Nevertheless, Toyo’oka has a permanently staffed police substation (豊丘村警察官駐在所), to which I believe three constables are assigned, giving each one roughly one crime every six weeks to investigate. The average annual pay of a Japanese police officer was Y7.7mn (almost exactly US$100,000 at the current rate) in 2007, so with overheads it is fair to assume that it costs very roughly $500,000 a year to investigate the two crimes a month that plague Toyo’oka.

There are a quarter of a million stalwart women and (mostly) men in the thin blue line keeping us from anarchy across the nation, one for every 500 people, so the vipers’ nest of vice and sin that is Iida (population 104,668) has perhaps 200 officers (and an annual wage bill of around US$20mn). As far as I can tell, ten crimes were logged in the Iida police blotter in November this year: five thefts of bags, purses, or cash from cars, two burglaries in which cash was stolen, a theft of a moped, a theft of a pair of gloves from an office, and a theft of a grating from a “facility”. Small wonder, then, that out in the provinces more than 10 hopefuls vie for every police officer post.

The terrible tranquility engendered by the lust for order makes the Ina valley a wonderfully untroubling and untroubled place to raise The Mikan Sisters.  

But as with everything, there is a quid pro quo. A wag once described the then faded-to-scruffy English seaside resort of Brighton as a place that “always looks as if it is about to help police with their enquiries”. Well, behind the privet hedge, Iida is the hand twitching the net curtains at the window with the neighborhood watch sticker, ready to turn in the hoodlum likes of Brighton to the authorities at the first hint of trouble.

Bill does his best to puncture the boredom of smugness with tacks of wit. He took a dubious phrase from a previous post of mine, “chapatsu slappers” (women of easy virtue with dyed brown hair), shortened and Japanesed it to “chappa surappa”, and taught it to his daughters, who now with glee will point to some hapless stiletto-heeled, bustiered, and chestnut-locked lass and shout in unison in their perfectly modulated Japanese, “Are wa chappa surappa?” Is that a tart? No one understands, though, and the tranquility seeps back to stifle once more.

Aerial scene object inventories
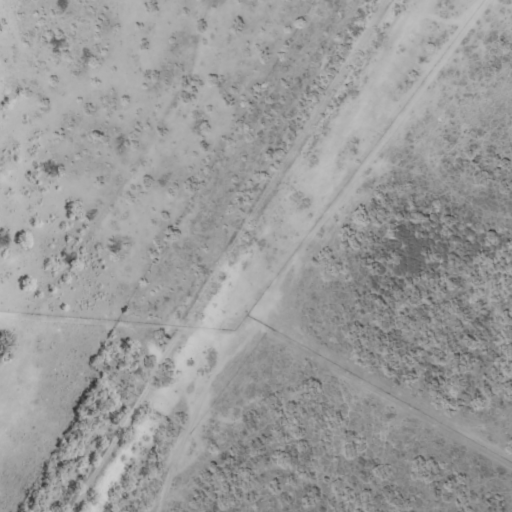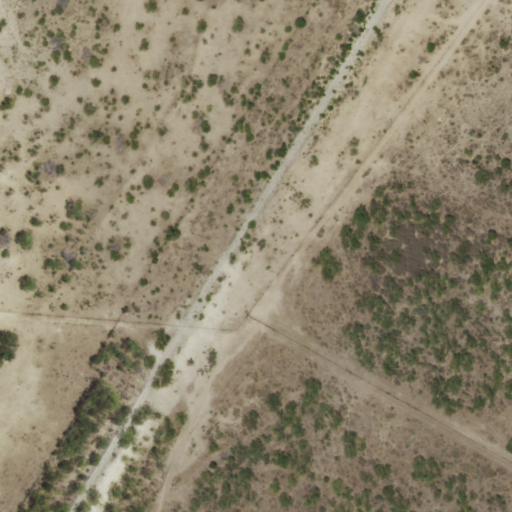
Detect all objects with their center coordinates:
railway: (252, 256)
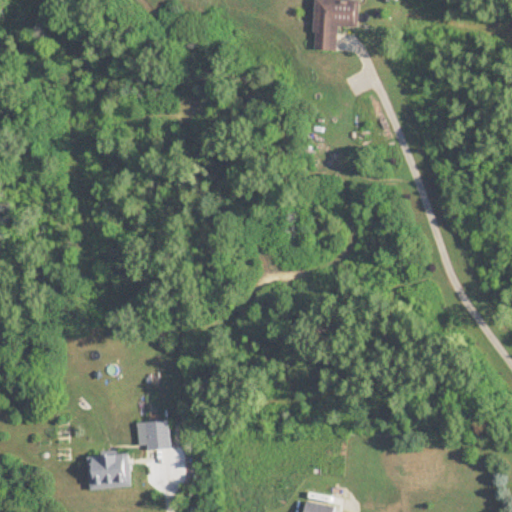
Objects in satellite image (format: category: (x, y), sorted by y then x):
building: (335, 20)
road: (435, 223)
road: (155, 246)
road: (76, 280)
building: (155, 434)
building: (111, 471)
road: (169, 486)
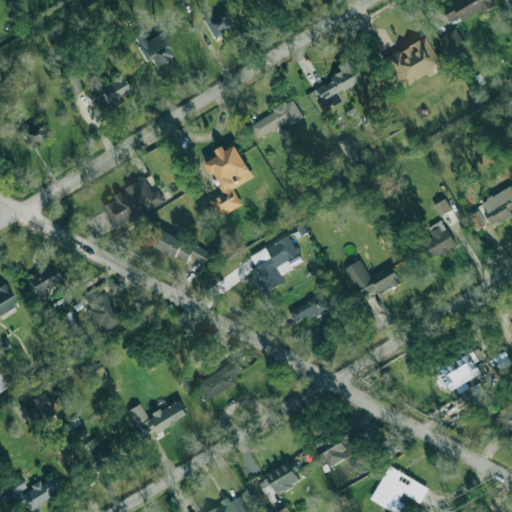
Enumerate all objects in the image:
building: (179, 1)
building: (179, 1)
building: (510, 6)
building: (510, 6)
building: (466, 8)
building: (466, 8)
building: (217, 23)
building: (217, 23)
building: (453, 41)
building: (454, 42)
building: (155, 50)
building: (155, 51)
building: (411, 61)
building: (411, 62)
building: (71, 80)
building: (71, 80)
building: (337, 83)
building: (337, 84)
building: (110, 90)
building: (111, 90)
road: (185, 112)
building: (276, 118)
building: (276, 119)
building: (35, 133)
building: (35, 134)
building: (347, 150)
building: (348, 150)
building: (227, 176)
building: (228, 176)
building: (132, 203)
building: (133, 203)
building: (499, 205)
building: (499, 206)
building: (442, 207)
building: (442, 207)
building: (476, 220)
building: (476, 220)
building: (437, 240)
building: (437, 241)
building: (178, 246)
building: (179, 247)
building: (273, 263)
building: (273, 264)
building: (371, 278)
building: (372, 278)
building: (43, 280)
building: (43, 280)
building: (5, 299)
building: (6, 300)
building: (309, 308)
building: (309, 309)
building: (102, 311)
building: (103, 312)
road: (256, 338)
building: (4, 346)
building: (4, 346)
building: (456, 373)
building: (456, 373)
building: (101, 376)
building: (102, 376)
building: (219, 379)
building: (219, 380)
building: (2, 383)
building: (2, 383)
road: (315, 392)
building: (43, 405)
building: (44, 406)
building: (157, 416)
building: (158, 417)
building: (511, 423)
building: (76, 429)
building: (76, 429)
building: (337, 449)
building: (337, 449)
building: (95, 455)
building: (95, 456)
building: (279, 483)
building: (279, 483)
building: (31, 493)
building: (32, 493)
building: (230, 506)
building: (231, 506)
building: (484, 510)
building: (485, 510)
power tower: (451, 511)
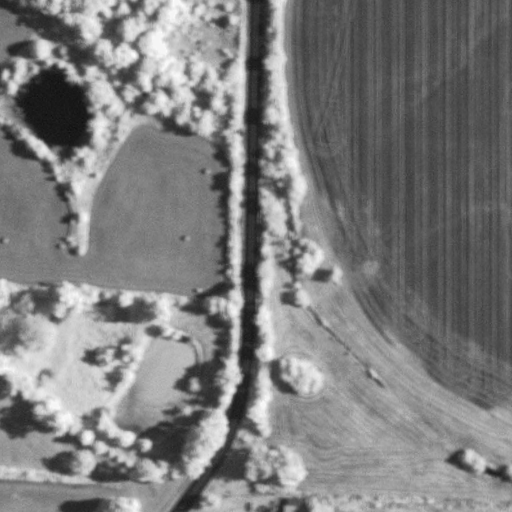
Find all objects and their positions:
road: (248, 265)
road: (76, 436)
building: (292, 507)
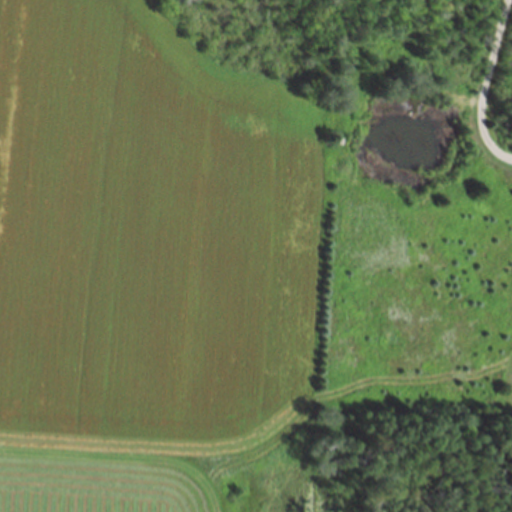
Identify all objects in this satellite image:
road: (486, 87)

ASSIGNED TASK 1 >> Transcribe the passage on rural Japanese policing, starting with "The terrible tranquility" and going on through "hint of trouble.".
ASSIGNED TASK 2 >> Using the passage on rural Japanese policing, explain how it arrives at a cost of very roughly $500,000 a year to investigate the crimes in Toyo'oka, in one to three sentences.

EXPECTED ANSWER 1 >>
The terrible tranquility engendered by the lust for order makes the Ina valley a wonderfully untroubling and untroubled place to raise The Mikan Sisters.  

But as with everything, there is a quid pro quo. A wag once described the then faded-to-scruffy English seaside resort of Brighton as a place that “always looks as if it is about to help police with their enquiries”. Well, behind the privet hedge, Iida is the hand twitching the net curtains at the window with the neighborhood watch sticker, ready to turn in the hoodlum likes of Brighton to the authorities at the first hint of trouble.

EXPECTED ANSWER 2 >> The substation in Toyo'oka is believed to have three constables. The average annual pay of a Japanese police officer was Y7.7mn, almost exactly US$100,000, in 2007. Adding overheads to those salaries puts the yearly cost at very roughly $500,000.